I received this book from River Street Writing in exchange for an honest review.
“Why did it scare her so? She was a fighter, an independent woman with a successful profession, not house bound like her mother had been, and all the female generations before. And yet, the Stong family lineage held her captive,” (Grundy 163).
Right before Kate Stong Smythe’s mother dies, she calls out five women’s names. Shaken, Kate discovers that the five names belong to her own ancestors of the Stong family, in particular the women and reminds her of an incident from her childhood when these women haunted her dreams and the pictures she drew. Eager to know more, Kate travels from Montreal to Toronto where she finds an abandoned farmhouse from her family and begins learning more about her family’s past that has been unknowingly repressing her.
I really struggled while reading Black Creek because I just didn’t understand the point of it. What begins with an interesting premise of a daughter looking into her family lineage after her mother’s last words are calling out to ancestors of the past just ended up being disappointing. I didn’t care for Kate as a protagonist. While I admired her independence she wasn’t all that interesting. She didn’t seem to care all that much for her dead mother and even when learning about her ancestors only seemed interested in the one who became the most changed by the times she lived through.
I also didn’t care for the snippets of chapters from the Stong women lineage. It seemed like an attempt to discuss generational trauma but failed to make it’s mark. While I understand the point Gundry was trying to make, the Stong women of the past lived their lives as predominately repressed homemakers because there were no other options for them at the time. There is no doubt that generational trauma can stem from that, but at the beginning of the novel we already see Kate breaking away from this image as a successful, single, architect, so it was difficult to discern what trauma Kate was supposed to be breaking away from. Lightening up a little? Opening her heart? It just wasn’t all that clear.
The book is well-researched and it’s clear that Grundy was passionate writing this book, revealing herself to be a seventh generation Stong woman like her protagonist Kate, but I think that’s where the problem lies. Grundy has clearly done a lot of research on her own family history and Black Creek, but I wonder if having her protagonist be a seventh generation Stong woman like herself was a mistake, if instead Grundy should have written a memoir or non-fiction book about her ancestors and Black Creek instead of writing a fictional character who happens to share her ancestry.
I think readers who enjoy family sagas and learning a bit more of Canadian history they might not have known will enjoy this book, unfortunately Black Creek was not for me but I hope Grundy continues her passion for the stories she writes.
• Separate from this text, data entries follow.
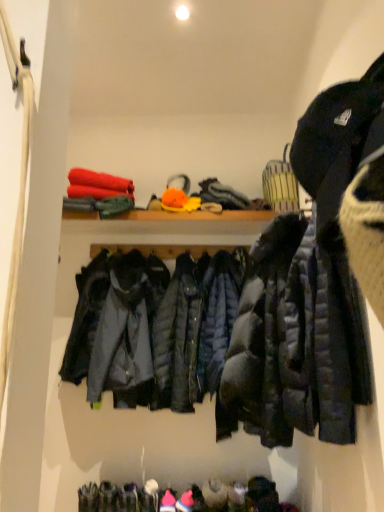
Question: Does matte black jacket at center, the 1th jacket from the left, contain matte black puffer jacket at right, which ranks as the first jacket in right-to-left order?

Choices:
 (A) yes
 (B) no

Answer: (B)

Question: Considering the relative sizes of matte black jacket at center, placed as the 2th jacket when sorted from front to back, and matte black puffer jacket at right, which is counted as the second jacket, starting from the back, in the image provided, is matte black jacket at center, placed as the 2th jacket when sorted from front to back, taller than matte black puffer jacket at right, which is counted as the second jacket, starting from the back,?

Choices:
 (A) no
 (B) yes

Answer: (A)

Question: Would you say matte black jacket at center, placed as the 2th jacket when sorted from front to back, is a long distance from matte black puffer jacket at right, which is the second jacket in left-to-right order?

Choices:
 (A) no
 (B) yes

Answer: (A)

Question: Is matte black jacket at center, the 1th jacket from the left, positioned in front of matte black puffer jacket at right, which is the second jacket in left-to-right order?

Choices:
 (A) yes
 (B) no

Answer: (B)

Question: Does matte black jacket at center, which is the 2th jacket from right to left, appear on the right side of matte black puffer jacket at right, marked as the 1th jacket in a front-to-back arrangement?

Choices:
 (A) yes
 (B) no

Answer: (B)

Question: From a real-world perspective, is matte black jacket at center, the 1th jacket from the left, beneath matte black puffer jacket at right, which is the second jacket in left-to-right order?

Choices:
 (A) yes
 (B) no

Answer: (A)

Question: From a real-world perspective, is matte black puffer jacket at right, which ranks as the first jacket in right-to-left order, positioned under matte black jacket at center, the 1th jacket from the left, based on gravity?

Choices:
 (A) yes
 (B) no

Answer: (B)

Question: Could you tell me if matte black puffer jacket at right, which is the second jacket in left-to-right order, is facing matte black jacket at center, which is the 2th jacket from right to left?

Choices:
 (A) no
 (B) yes

Answer: (A)

Question: Is matte black puffer jacket at right, which is counted as the second jacket, starting from the back, closer to camera compared to matte black jacket at center, placed as the 2th jacket when sorted from front to back?

Choices:
 (A) yes
 (B) no

Answer: (A)

Question: Is matte black puffer jacket at right, which is the second jacket in left-to-right order, positioned with its back to matte black jacket at center, which is the 2th jacket from right to left?

Choices:
 (A) no
 (B) yes

Answer: (A)

Question: From the image's perspective, is matte black puffer jacket at right, marked as the 1th jacket in a front-to-back arrangement, under matte black jacket at center, the 1th jacket from the left?

Choices:
 (A) yes
 (B) no

Answer: (B)

Question: Is matte black puffer jacket at right, marked as the 1th jacket in a front-to-back arrangement, further to the viewer compared to matte black jacket at center, which is the 2th jacket from right to left?

Choices:
 (A) no
 (B) yes

Answer: (A)

Question: Is point (104, 381) closer or farther from the camera than point (278, 362)?

Choices:
 (A) closer
 (B) farther

Answer: (B)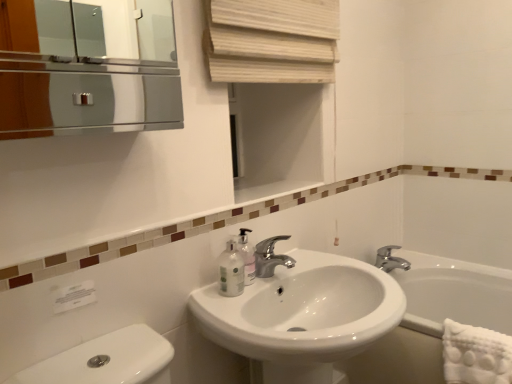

Publication: October 28 2025
Publisher: Inanna Publications
Pages: 228 pages (Paperback)
Source: Library
Genre: Fiction, Literary, Canadian
My Rating: ⛤⛤
Summary:
When Kate’s mother dies, she calls out five mysterious names from her deathbed, propelling Kate on a journey to unravel the mysterious dreams she’s had since childhood. She’s met with a shock when she finds the five names in her own family genealogy books, tied to faces she knows from her strange flashbacks. Who are these women, and why have they haunted her dreams since she was a little girl?
Kate’s unsettling visions take her from her home in Montreal to an abandoned farmhouse in the northern suburbs of Toronto, increasingly consumed by her ties to the past and the ancestral hardness that is holding her hostage.